Health insurance exchange in Tennessee could be blocked

Tennessee Health Insurance

Senator Brian Kelsey has proposed a bill that would stop the state from being able to launch its own marketplace.

Tennessee Senator Brian Kelsey (R-Germantown), who played a central role in ending Governor Bill Haslam’s (R) Medicaid extension plan for 280,000 residents of the state within low incomes, is now setting his sights on 230,000 people who already have coverage under the federal health insurance exchange.

The bill that Sen. Kelsey has proposed would block the state from forming its own online insurance marketplace.

The state of Tennessee would not be able to create and operate its own insurance exchange if Senator Kelsey’s bill should pass and if Affordable Care Act supporters are unable to win their latest legal battle. However, Sen. Kelsey is already facing his own opposition, not only from Governor Haslam, but also from Ron Ramsey, the Republican Senate Speaker, as well as Kelsey’s own House Sponsor. He said that he “[doesn’t] really plan to run it, as is.”

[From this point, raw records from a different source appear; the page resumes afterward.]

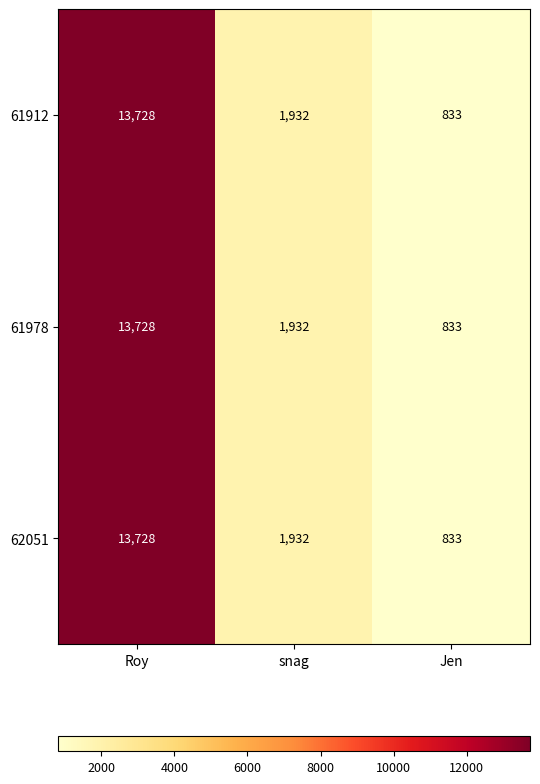

What is the sum of all 61912 values?

16493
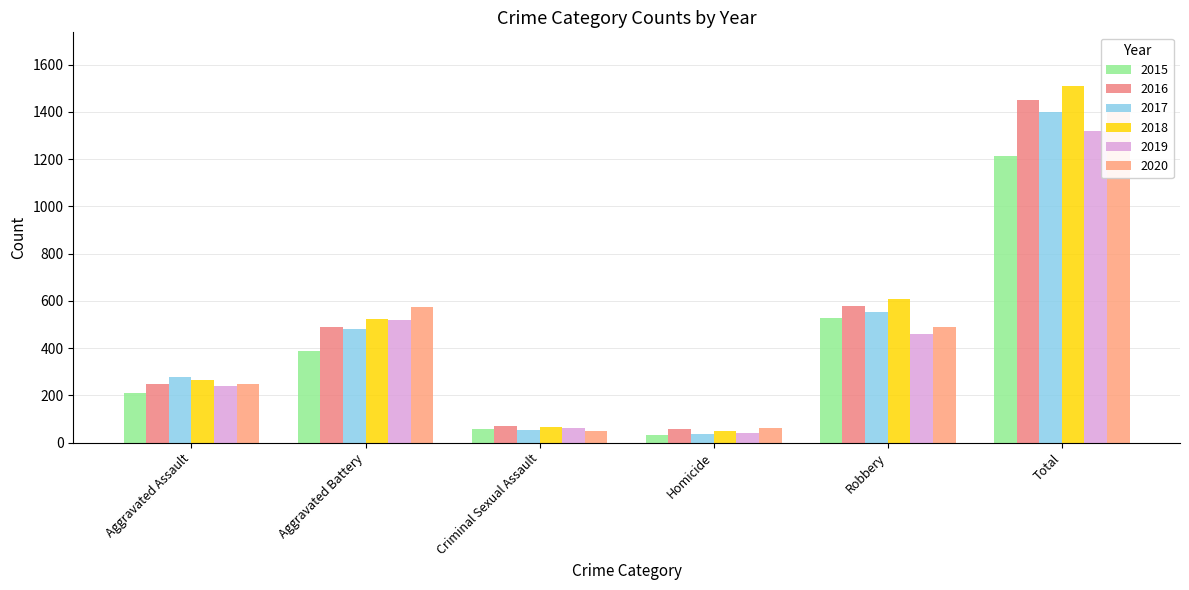

How many bars are there in each group?

6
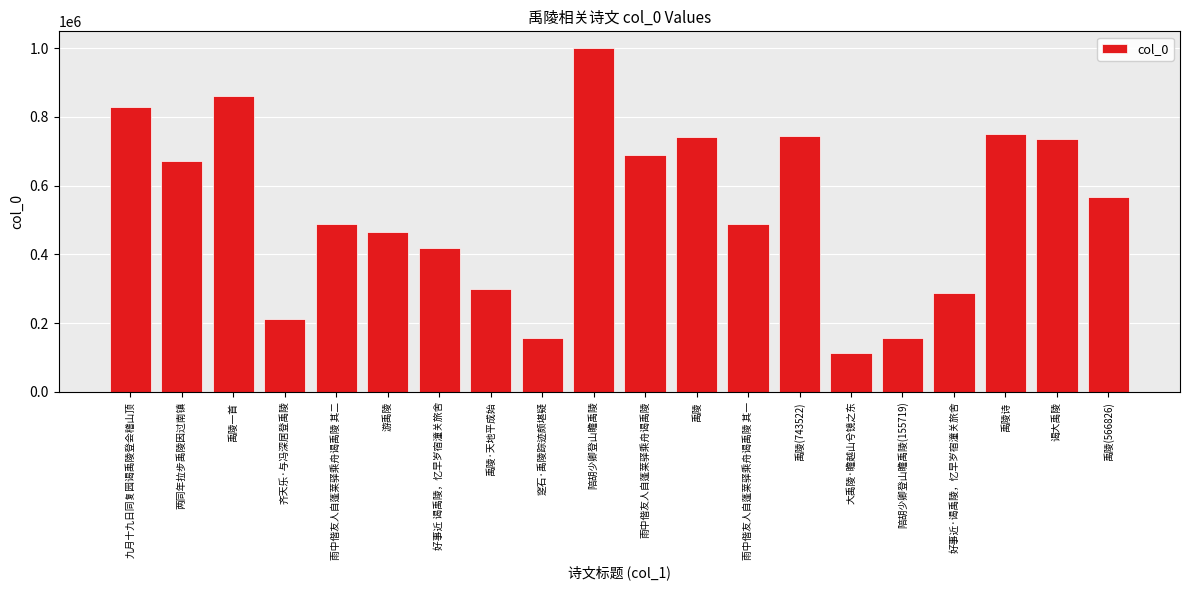

What is the value of the 16th bar from the left?

155719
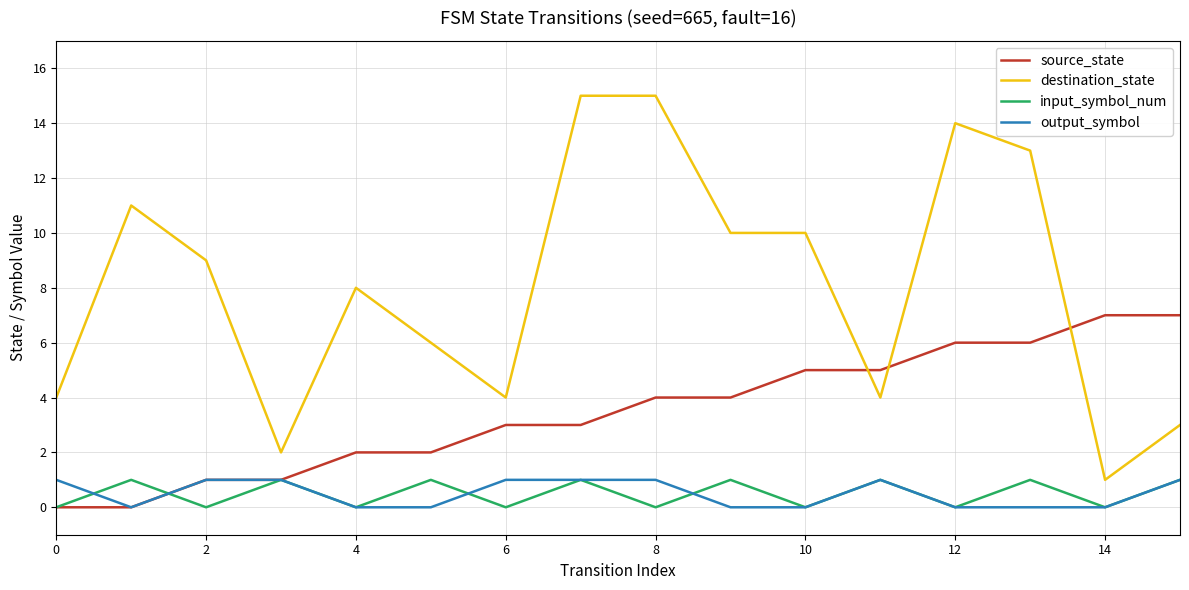

Which series has the widest spread of values?

destination_state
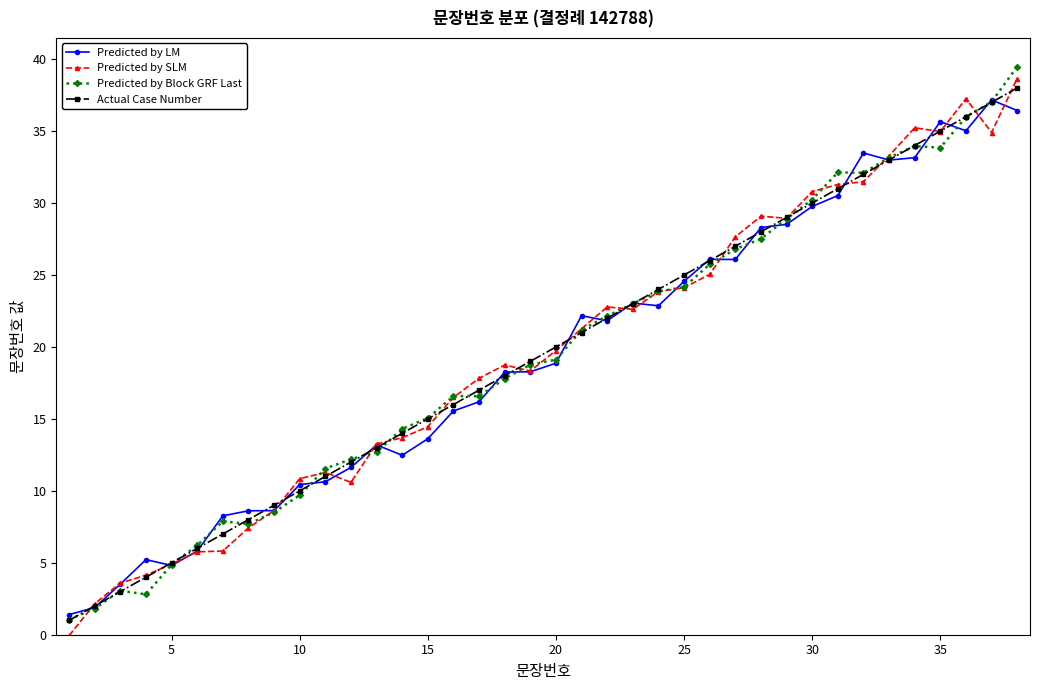

How many distinct data groups are displayed?

4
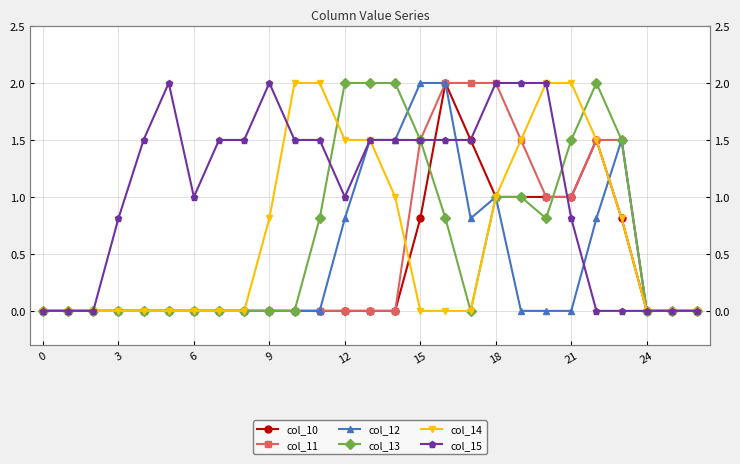

The col_10 series shows 1.4 at 24. True or false?

False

This legal challenge to the insurance exchange will head to the U.S. Supreme Court, today.

Tennessee Health InsuranceIt is believed that a decision on the subject will be made by the summer. This legal challenge is basing itself on a term within the Affordable Care Act that explains that the federal premiums subsidies will be available only to individuals who purchase their health insurance coverage through a state-run marketplace. That said, only 13 states across the country actually run their own marketplaces.

The remaining 37 (including Tennessee), use the federal exchange, HealthCare.gov, either in part, or completely. If Senator Kelsey’s challenge is successful, it would mean that everyone who has purchased their health plans in those 37 states will not qualify for tax credits or subsidies to their premiums.

Kelsey explained in an email that “If Republican Attorneys General win this case, it will be a huge blow to Obamacare and should lead to meaningful, conservative health care reform. That’s my hope.” However, his critics have said that this could cause millions of people across the United States who have purchased their coverage through health insurance exchanges to lose their plans.